**How to complete this task:** Only the lines from the one containing "Page size: 2001x1125." through the end of the material are to be echoed, each exactly as it appears.

== Record set ==

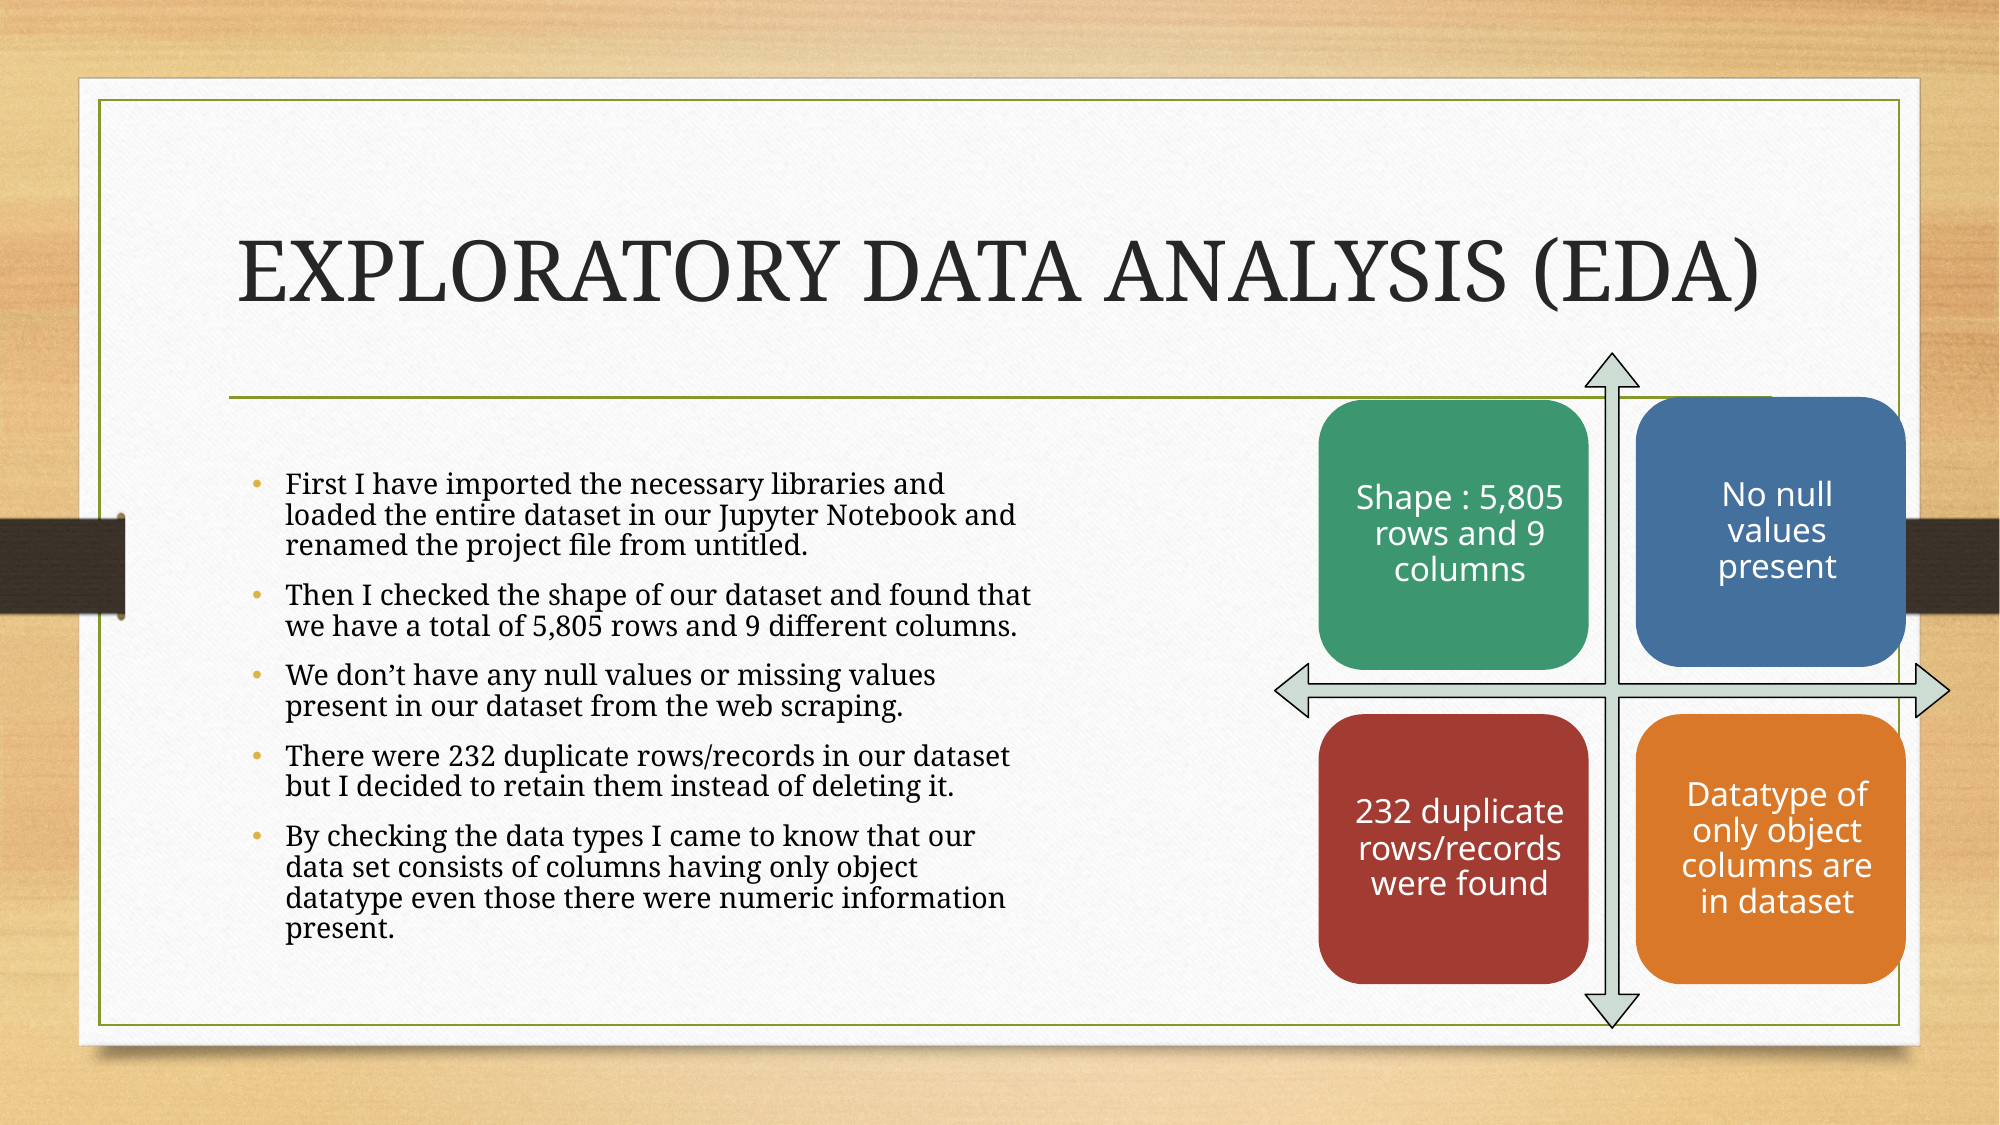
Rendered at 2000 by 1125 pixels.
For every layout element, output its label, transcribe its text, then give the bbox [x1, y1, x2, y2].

text_box First I have imported the necessary libraries and loaded the entire dataset in our Jupyter Notebook and renamed the project file from untitled. Then I checked the shape of our dataset and found that we have a total of 5,805 rows and 9 different columns. We don’t have any null values or missing values present in our dataset from the web scraping. There were 232 duplicate rows/records in our dataset but I decided to retain them instead of deleting it. By checking the data types I came to know that our data set consists of columns having only object datatype even those there were numeric information present. [237, 462, 1052, 1000]
picture [0, 0, 2000, 1125]
title EXPLORATORY DATA ANALYSIS (EDA) [212, 161, 1787, 375]
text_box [1236, 352, 1988, 1029]
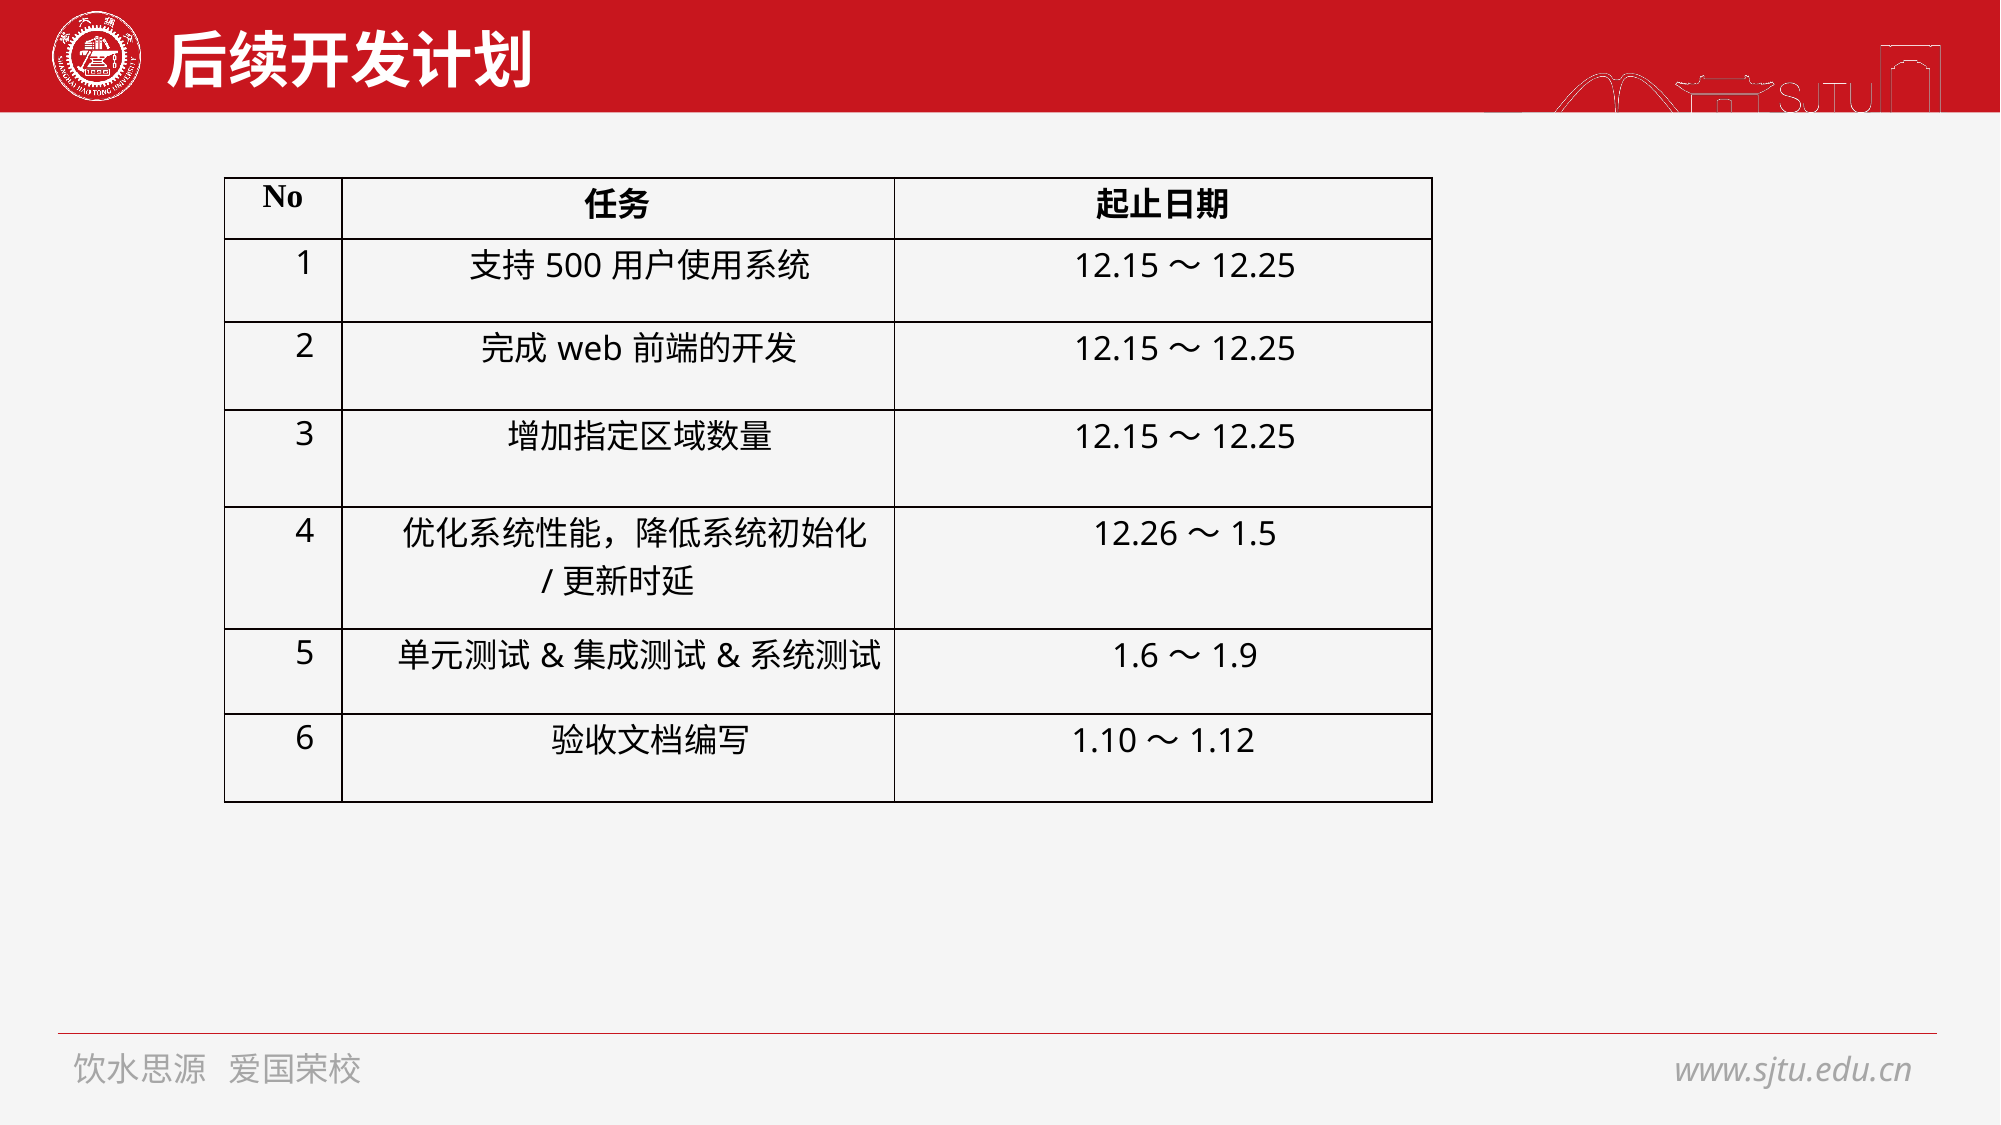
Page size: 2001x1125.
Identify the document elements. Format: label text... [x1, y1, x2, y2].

table_cell 单元测试&集成测试&系统测试 [343, 630, 894, 713]
table_cell 4 [225, 508, 341, 628]
table_cell 12.15～12.25 [895, 323, 1431, 409]
table_cell 5 [225, 630, 341, 713]
table_cell 优化系统性能，降低系统初始化/更新时延 [343, 508, 894, 628]
title 后续开发计划 [152, 14, 1284, 103]
table_cell 3 [225, 411, 341, 506]
table_header 任务 [343, 179, 894, 238]
table_header No [225, 179, 341, 238]
table_cell 1.10～1.12 [895, 715, 1431, 801]
table_cell 12.15～12.25 [895, 411, 1431, 506]
table_cell 增加指定区域数量 [343, 411, 894, 506]
picture [1484, 45, 1947, 113]
table_cell 6 [225, 715, 341, 801]
table_cell 12.15～12.25 [895, 240, 1431, 321]
picture [52, 11, 141, 101]
table_cell 2 [225, 323, 341, 409]
table_cell 验收文档编写 [343, 715, 894, 801]
table_cell 支持500用户使用系统 [343, 240, 894, 321]
table_cell 1.6～1.9 [895, 630, 1431, 713]
table_cell 12.26～1.5 [895, 508, 1431, 628]
table_header 起止日期 [895, 179, 1431, 238]
table_cell 1 [225, 240, 341, 321]
table_cell 完成web前端的开发 [343, 323, 894, 409]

===

**Written response:**
Page size: 2001x1125.
Identify the document elements. Format: label text... [x1, y1, x2, y2].

table_cell 单元测试&集成测试&系统测试 [343, 630, 894, 713]
table_cell 4 [225, 508, 341, 628]
table_cell 12.15～12.25 [895, 323, 1431, 409]
table_cell 5 [225, 630, 341, 713]
table_cell 优化系统性能，降低系统初始化/更新时延 [343, 508, 894, 628]
title 后续开发计划 [152, 14, 1284, 103]
table_cell 3 [225, 411, 341, 506]
table_header 任务 [343, 179, 894, 238]
table_header No [225, 179, 341, 238]
table_cell 1.10～1.12 [895, 715, 1431, 801]
table_cell 12.15～12.25 [895, 411, 1431, 506]
table_cell 增加指定区域数量 [343, 411, 894, 506]
picture [1484, 45, 1947, 113]
table_cell 6 [225, 715, 341, 801]
table_cell 12.15～12.25 [895, 240, 1431, 321]
picture [52, 11, 141, 101]
table_cell 2 [225, 323, 341, 409]
table_cell 验收文档编写 [343, 715, 894, 801]
table_cell 支持500用户使用系统 [343, 240, 894, 321]
table_cell 1.6～1.9 [895, 630, 1431, 713]
table_cell 12.26～1.5 [895, 508, 1431, 628]
table_header 起止日期 [895, 179, 1431, 238]
table_cell 1 [225, 240, 341, 321]
table_cell 完成web前端的开发 [343, 323, 894, 409]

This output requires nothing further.